Some banking experts, however, like New York University Law Professor Michael Ohlrogge, present a counterpoint to the idea that selling an entire bank is always the desirable approach. 

Ohlrogge said a third option, aside from over-the-weekend sales or the FDIC operating the bank for extended periods, is partial bank sales which, in his view, are less costly to the Deposit Insurance Fund that the FDIC draws from to save banks in peril. 

In these partial sales, the FDIC often sells the most attractive assets quickly, such as healthy loans, while retaining others, like non-performing loans, to be sold later or to different buyers. This approach, which the FDIC used more frequently in the 90s and early 2000s, allows for better returns by targeting specific assets to the right purchasers, he said.

While the agency has favored whole-bank sales, Ohlrogge said his research suggests that partial bank sales produce better results for the FDIC and bidders.

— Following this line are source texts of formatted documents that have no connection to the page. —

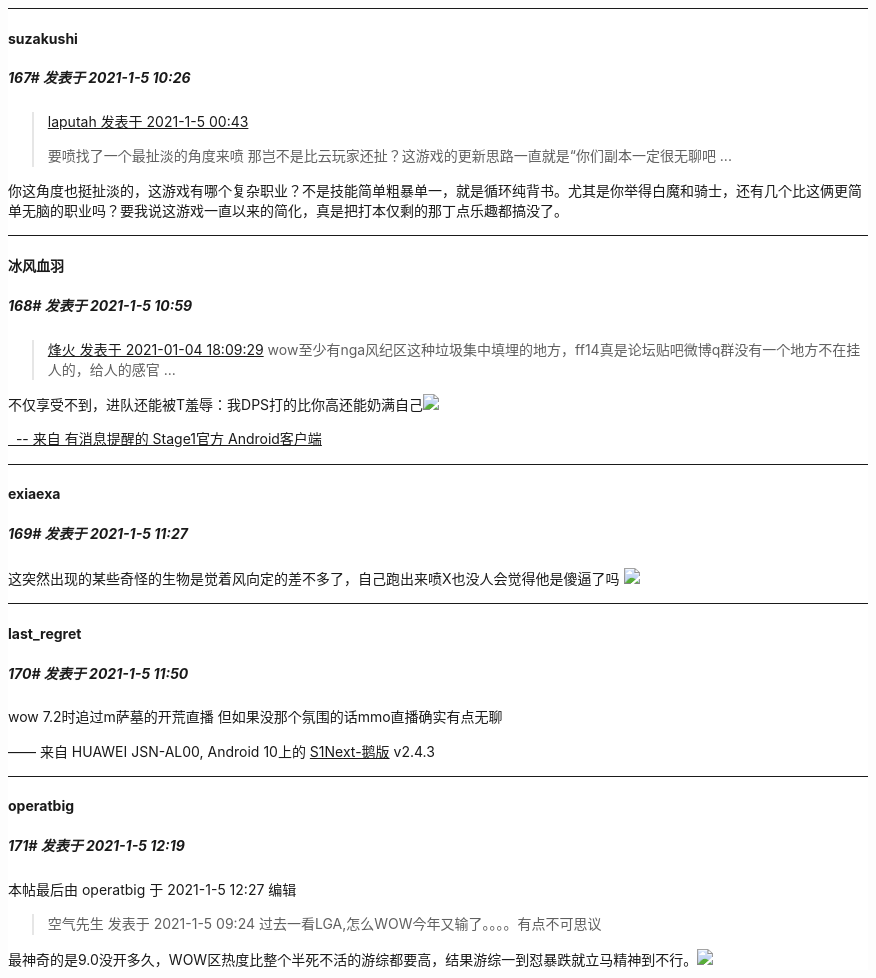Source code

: 
-----

####  suzakushi  
##### 167#       发表于 2021-1-5 10:26


<blockquote><a href="httphttps://bbs.saraba1st.com/2b/forum.php?mod=redirect&amp;goto=findpost&amp;pid=49939918&amp;ptid=1980949" target="_blank">laputah 发表于 2021-1-5 00:43</a>

要喷找了一个最扯淡的角度来喷 那岂不是比云玩家还扯？这游戏的更新思路一直就是“你们副本一定很无聊吧 ...</blockquote>
你这角度也挺扯淡的，这游戏有哪个复杂职业？不是技能简单粗暴单一，就是循环纯背书。尤其是你举得白魔和骑士，还有几个比这俩更简单无脑的职业吗？要我说这游戏一直以来的简化，真是把打本仅剩的那丁点乐趣都搞没了。


-----

####  冰风血羽  
##### 168#       发表于 2021-1-5 10:59


<blockquote><a href="httphttps://bbs.saraba1st.com/2b/forum.php?mod=redirect&amp;goto=findpost&amp;pid=49936616&amp;ptid=1980949" target="_blank">烽火 发表于 2021-01-04 18:09:29</a>
wow至少有nga风纪区这种垃圾集中填埋的地方，ff14真是论坛贴吧微博q群没有一个地方不在挂人的，给人的感官 ...</blockquote>不仅享受不到，进队还能被T羞辱：我DPS打的比你高还能奶满自己<img src="https://static.saraba1st.com/image/smiley/face2017/067.png" referrerpolicy="no-referrer">

[  -- 来自 有消息提醒的 Stage1官方 Android客户端](https://www.coolapk.com/apk/140634)


-----

####  exiaexa  
##### 169#       发表于 2021-1-5 11:27


这突然出现的某些奇怪的生物是觉着风向定的差不多了，自己跑出来喷X也没人会觉得他是傻逼了吗
<img src="https://static.saraba1st.com/image/smiley/face2017/067.png" referrerpolicy="no-referrer">


-----

####  last_regret  
##### 170#       发表于 2021-1-5 11:50


wow 7.2时追过m萨墓的开荒直播
但如果没那个氛围的话mmo直播确实有点无聊

—— 来自 HUAWEI JSN-AL00, Android 10上的 [S1Next-鹅版](https://github.com/ykrank/S1-Next/releases) v2.4.3


-----

####  operatbig  
##### 171#       发表于 2021-1-5 12:19


 本帖最后由 operatbig 于 2021-1-5 12:27 编辑 
<blockquote>空气先生 发表于 2021-1-5 09:24
过去一看LGA,怎么WOW今年又输了。。。。有点不可思议</blockquote>
最神奇的是9.0没开多久，WOW区热度比整个半死不活的游综都要高，结果游综一到怼暴跌就立马精神到不行。<img src="https://static.saraba1st.com/image/smiley/face2017/048.png" referrerpolicy="no-referrer">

By allowing buyers to choose specific assets, the FDIC could secure higher prices for assets and reduce its out-of-pocket expense, he said. 

"The data that I've examined shows that it tended to be that banks would offer higher prices in these auctions for failed bank assets, if they have the ability to choose the assets they actually wanted to buy, and often those are the performing loans," Ohlrogge said. "In having the flexibility to allow bidders in these auctions to choose which assets they're going to buy, [FDIC] was able to get substantially better returns on those assets and therefore substantially lower costs to the FDIC."

Ohlrogge said more than 90% of the resolutions after the 2008 financial crisis have been whole-bank sales.  He questioned the rationale behind this shift away from partial sales. 

"I have never found a credible reason why that would be the case, so what I argue is that for a variety of reasons, the FDIC has decided to favor these whole bank sales that don't support least-cost resolution," he said. "I think in some cases, that's because of an implicit desire to rescue uninsured depositors, because if you do these whole bank sales, it rescues the uninsured depositors."

He attributes this shift not to increased franchise value, as some have argued, but rather because whole-bank sales simplify the resolution process and provide more immediate reassurance to stakeholders.

Art Wilmarth, a professor at George Washington University, said merger and acquisition resolution deals involving large banks will exacerbate the too-big-to-fail problem.

These deals could "create potential joint failure risks and are also likely to have adverse competitive effects by producing more concentrated banking markets in local communities and regional areas," Wilmarth said. "The FDIC should carefully consider all of those costs and risks before establishing an across-the-board preference in favor of M&A weekend resolution deals."